Gisele Bundchen wants to remain the world's richest model and is insisting that she be paid in almost any currency but the U.S. dollar.

Like billionaire investors Warren Buffett and Bill Gross, the Brazilian supermodel, who Forbes magazine says earns more than anyone in her industry, is at the top of a growing list of rich people who have concluded that the currency can only depreciate because Americans led by President George W. Bush are living beyond their means. [...] Analysts in a Bloomberg survey expect the dollar to strengthen in coming months as stronger-than-forecast reports suggest U.S. consumers will keep the economy out of recession.
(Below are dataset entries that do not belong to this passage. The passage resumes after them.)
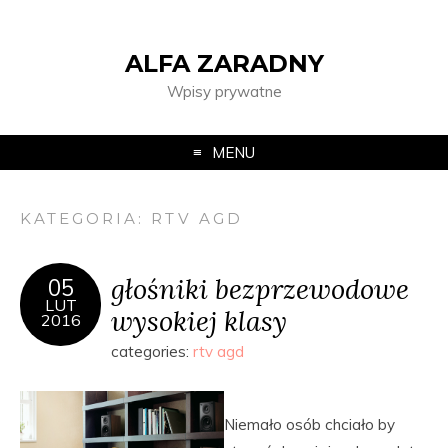
ALFA ZARADNY
Wpisy prywatne
MENU
KATEGORIA:
RTV AGD
głośniki bezprzewodowe
05
LUT
wysokiej klasy
2016
categories:
rtv agd
Niemało osób chciało by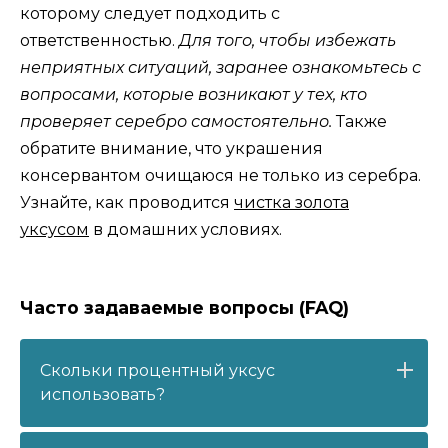
которому следует подходить с
ответственностью.
Для того, чтобы избежать
неприятных ситуаций, заранее ознакомьтесь с
вопросами, которые возникают у тех, кто
проверяет серебро самостоятельно.
Также
обратите внимание, что украшения
консервантом очищаюся не только из серебра.
Узнайте, как проводится
чистка золота
уксусом
в домашних условиях.
Часто задаваемые вопросы (FAQ)
Скольки процентный уксус
использовать?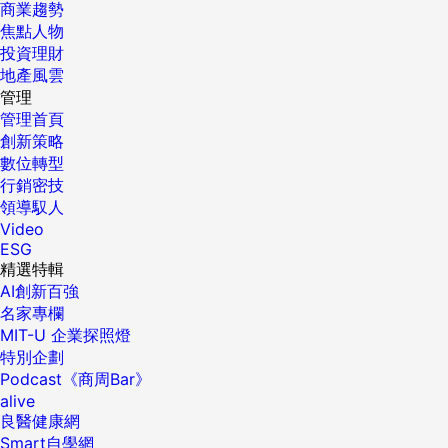
商業趨勢
焦點人物
投資理財
地產風雲
管理
管理首頁
創新策略
數位轉型
行銷密技
領導馭人
Video
ESG
精選特輯
AI創新百強
名家專欄
MIT-U 企業探照燈
特別企劃
Podcast《商周Bar》
alive
良醫健康網
Smart自學網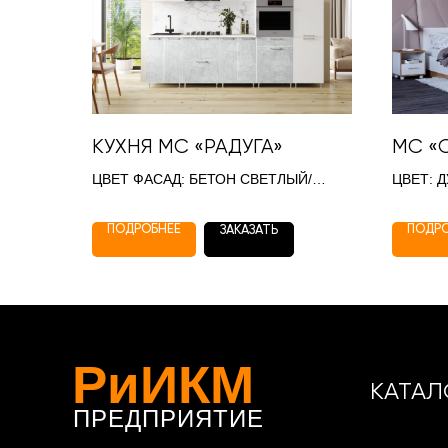
КУХНЯ МС «РАДУГА»
МС «
ЦВЕТ ФАСАД: БЕТОН СВЕТЛЫЙ/
ЦВЕТ: 
БЕЛЫЙ
ГЛАДКИ
ПОДРОБНЕЕ
ПОДР
ЗАКАЗАТЬ
РиИКМ
КАТАЛ
ПРЕДПРИЯТИЕ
Payrolls grew by 166,000 in October, double the median forecast of economists in a Bloomberg survey.

The dollar will rise to $1.43 per euro this year and $1.35 by the end of 2008, according to the median estimate in the survey.

"So far the data has shown the U.S. economy may not be slowing to the extent the majority of the market had expected,'' said Omer Esiner, an analyst at currency-trading company Ruesch International Inc. in Washington who expects the U.S. currency to strengthen to as much as $1.38 per euro. "That could temper policy easing down the road and lend support for the dollar.''

Buffett, whom Forbes in April ranked as the world's third- richest person behind Bill Gates and Carlos Slim, told reporters in South Korea last month that he is bearish on the U.S. currency. "We still are negative on the dollar relative to most major currencies, so we bought stocks in companies that earn their money in other currencies,'' Buffett said Oct. 25. Buffett, 77, is chairman of Omaha, Nebraska-based Berkshire Hathaway Inc.

Jim Rogers, a former partner of investor George Soros, said last month he's selling his house and all his possessions in the U.S. currency to buy China's yuan.

"The dollar is collapsing,'' Rogers said last week in an interview. "I'm moving to Asia because moving to Asia now is like moving to New York in 1907 or London in 1807. It's the wave of the future.